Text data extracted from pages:
>>>
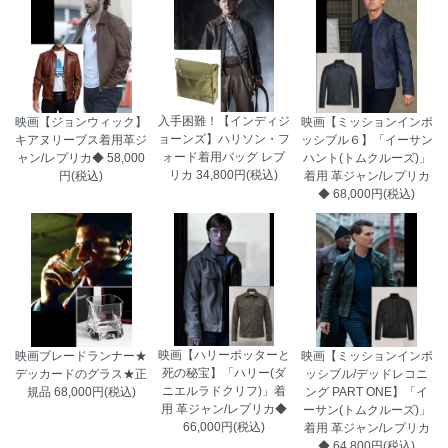
入手困難！【インディジ
映画【ジョンウィック】
映画【ミッションインポ
ョーンズ】ハリソン・フ
キアヌリーブス着用革ジ
ッシブル６】「イーサン
ォード着用バッグ レプ
ャン/レプリカ◆
58,000
ハント(トムクルーズ)」
リカ
34,800円(税込)
円(税込)
着用 革ジャン/レプリカ
◆
68,000円(税込)
映画【ハリーポッターと
映画ブレードランナー★
映画【ミッションインポ
死の秘宝】「ハリー(ダ
デッカードのグラス★正
ッシブル/デッドレコニ
ニエルラドクリフ)」着
規品
68,000円(税込)
ング PART ONE】「イ
用 革ジャン/レプリカ◆
ーサン(トムクルーズ)」
66,000円(税込)
着用 革ジャン/レプリカ
岐阜県 Y・T様 「奮発しただけのことは
◆
64,800円(税込)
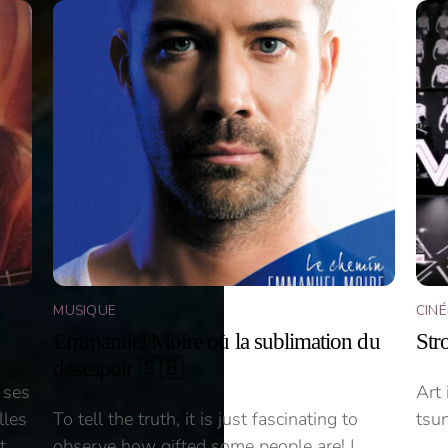
MUSIQUE
CIN
Emmanuel Moire où la sublimation du
Str
désespoir 🇬🇧
 ses
Art 
lles
To tell the truth, it is just fascinating to
tsu
t
observe how gifted some people are! |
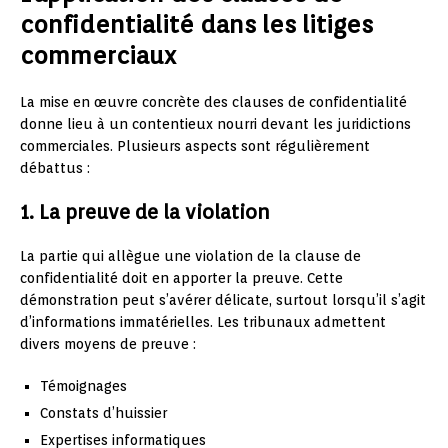
confidentialité dans les litiges
commerciaux
La mise en œuvre concrète des clauses de confidentialité
donne lieu à un contentieux nourri devant les juridictions
commerciales. Plusieurs aspects sont régulièrement
débattus :
1. La preuve de la violation
La partie qui allègue une violation de la clause de
confidentialité doit en apporter la preuve. Cette
démonstration peut s’avérer délicate, surtout lorsqu’il s’agit
d’informations immatérielles. Les tribunaux admettent
divers moyens de preuve :
Témoignages
Constats d’huissier
Expertises informatiques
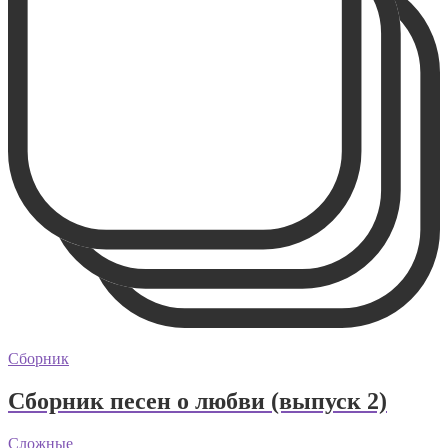
Сборник
Сборник песен о любви (выпуск 2)
Сложные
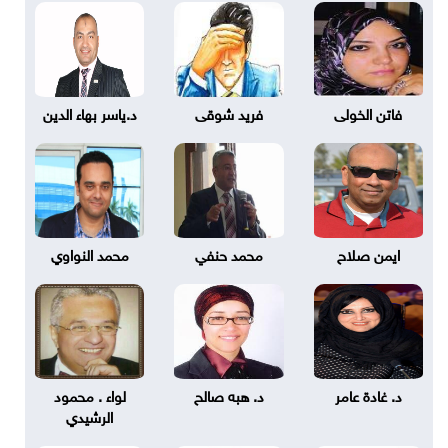
فاتن الخولى
فريد شوقى
د.ياسر بهاء الدين
ايمن صلاح
محمد حنفي
محمد النواوي
د. غادة عامر
د. هبه صالح
لواء . محمود
الرشيدي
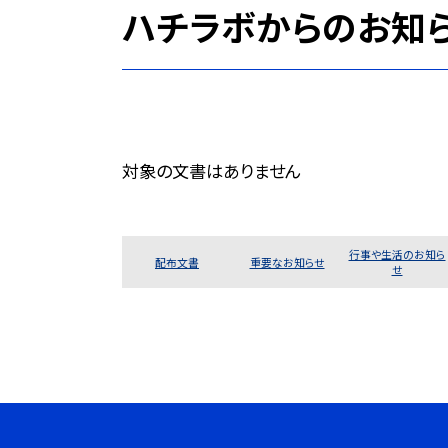
ハチラボからのお知
対象の文書はありません
行事や生活のお知ら
配布文書
重要なお知らせ
せ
<<<
DIRECTIVE: Show each line in the rows above that contains the word "confidentialité".

ANSWER TO THIS PROBLEM:
confidentialité dans les litiges
La mise en œuvre concrète des clauses de confidentialité
confidentialité doit en apporter la preuve. Cette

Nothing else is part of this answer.